I am using Compute Visual Profiler on Windows for my Fermi card, and when I run my program, the profiler tells me under Hints that "Memory access pattern is not coalesced. " and "Access pattern of global memory load is not coalesced resulting in multiple transactions. In perfectly coalesced access 1 gld instruction for 32, 64,128 bit word size should cause 1,2 and 4 L1 cache line(128 byte) accesses respectively. "

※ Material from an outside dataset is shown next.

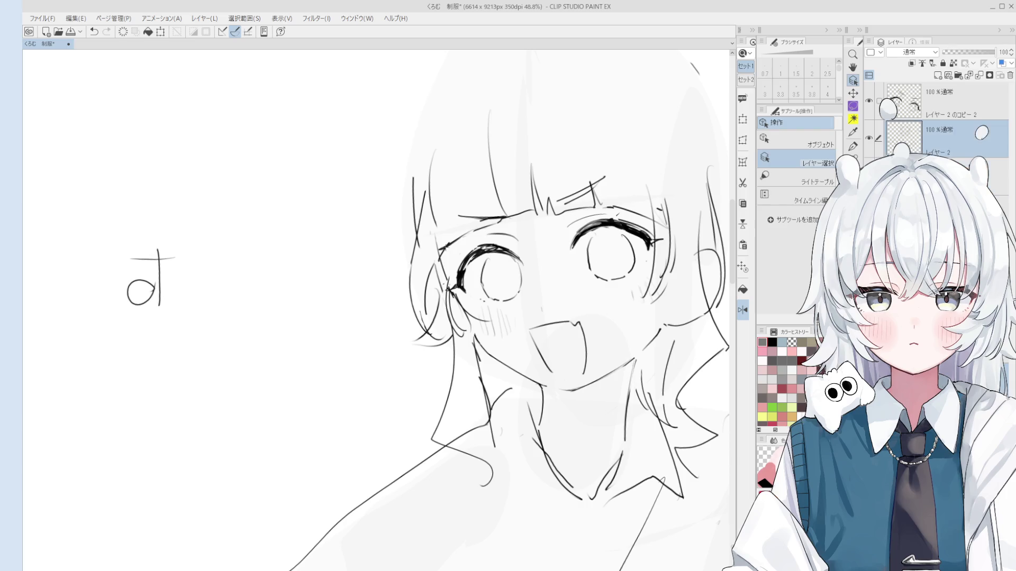
scroll(447, 232, down, 2)
key(p)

I have no clue why. My block size is 64 threads, and I have a load from global memory into shared memory in each iteration of my for loop with no other global memory accesses. Here is a code snippet:

#define LENGTH 65

// avoid shared memory bank conflict

__shared__ double Sd_buffer0[4*LENGTH];

__shared__ double Sc_buffer0[32];

__shared__ double Sd_buffer1[4*LENGTH];

__shared__ double Sc_buffer1[32];

for (int n = 0; n < 80; n += 2)

{	

	double temp0 = Sd[32*blockIdx.y + 32*blockIdx.x + n*8000 + threadIdx.x];

	double temp1 = Sd[32*blockIdx.y + 32*blockIdx.x + (n+1)*8000 + threadIdx.x];

	Sd_buffer0[threadIdx.x] = temp0;

	Sd_buffer1[threadIdx.x] = temp1;

	Sd_buffer0[threadIdx.x + LENGTH] = temp0;

	Sd_buffer1[threadIdx.x + LENGTH] = temp1;	

	Sd_buffer0[threadIdx.x + 2*LENGTH] = temp0;

	Sd_buffer1[threadIdx.x + 2*LENGTH] = temp1;

	Sd_buffer0[threadIdx.x + 3*LENGTH] = temp0;

	Sd_buffer1[threadIdx.x + 3*LENGTH] = temp1;

	

	if (threadIdx.x < 32)

	{

		Sc_buffer0[threadIdx.x]= Sc[32*blockIdx.y + n*8000 + threadIdx.x];

		Sc_buffer1[threadIdx.x]= Sc[32*blockIdx.y + (n+1)*8000 + threadIdx.x];

	}

	

	__syncthreads();

	

	// process using shared memory

	

	// write to global memory in a coalesced fashion

	gamma1b[index + (threadIdx.x % 32)] = register1;

	...

}

So my question is is there any reason that my memory accesses are not being coalesced? Has anyone else experienced this? Thank you in advance for your help.